JarredWalton - Thursday, February 8, 2007 - link
Then carry it a bit further. Basically, I'm saying that if you generate enough concurrent HDD accesses, RAID 0 will outperform single drives. You might get better performance from two drives without RAID 0, but then you need to worry about having separate volumes and what happens if most of the accesses start to target a single drive. Basically, RAID 0 can be faster than an individual drive, but this mostly occurs in unrealistic situations, as you point out. RAID 0 mostly seems to be for bragging rights, and I certainly don't recommend it.lemonadesoda - Wednesday, February 7, 2007 - link
Most Raptorers (the people who love and install them) typically choose a dual drive RAID setup for ultimate HDD performance.However, seeing the (very close) performance of Seagate 7200.10, I would be very interested to see Raptors in RAID vs 7200.10 in RAID.
Would the performance gap INCREASE or DECREASE in such a configuration?
Le Québécois - Wednesday, February 7, 2007 - link
It's nice to see my WD1500ADFD is still the top gaming drive on the market. Still something has been bothering me for some time now.I've always found intriguing that my Raptor temperature is about 40% lower (idle and under load) than the one you post on every HDD articles. I have a 80mm Antec front fan but still the temperature is 40% lower, not 25%.
What's the room temperature? You always post the base dB of the room but I don't remember ever seeing the temperature.
jabber - Wednesday, February 7, 2007 - link
Indeed, I bought one of these 74Gb Raptors a few weeks ago and it never gets more than slightly warm.

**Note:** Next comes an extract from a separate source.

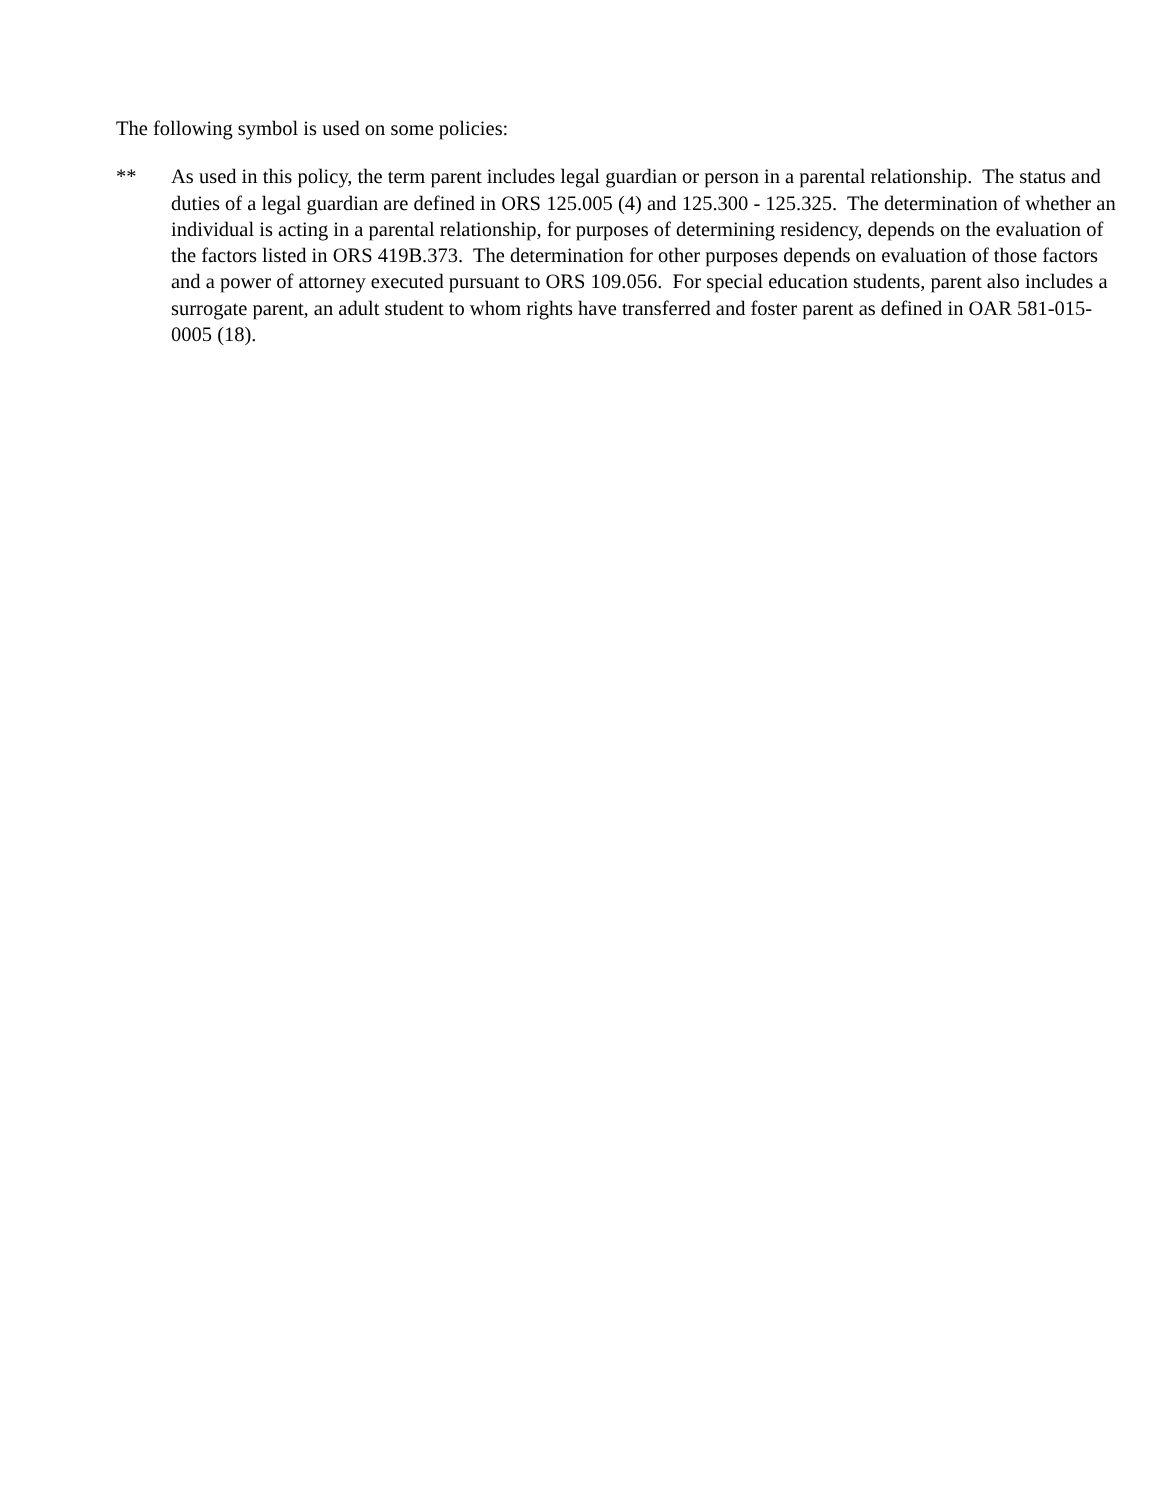The following symbol is used on some policies:
** As used in this policy, the term parent includes legal guardian or person in a parental relationship. The status and duties of a legal guardian are defined in ORS 125.005 (4) and 125.300 - 125.325. The determination of whether an individual is acting in a parental relationship, for purposes of determining residency, depends on the evaluation of the factors listed in ORS 419B.373. The determination for other purposes depends on evaluation of those factors and a power of attorney executed pursuant to ORS 109.056. For special education students, parent also includes a surrogate parent, an adult student to whom rights have transferred and foster parent as defined in OAR 581-015-0005 (18).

Certainly doesnt warrant an 80mm fan blasting on it.I do recommend the WD Secure SATA cable though. Great bit of kit. How the standard SATA cable connection setup got approved I'll never know.
The niggle I have is that 74Gb is too small? I have a full XP install, several apps and games (BF2/Total War etc. etc. and its still got plenty of space. Why would you bother cluttering up your main system HD with non-essential stuff like media files? Just get a cheap 400Gb+ for that sort of thing where performance isnt an issue.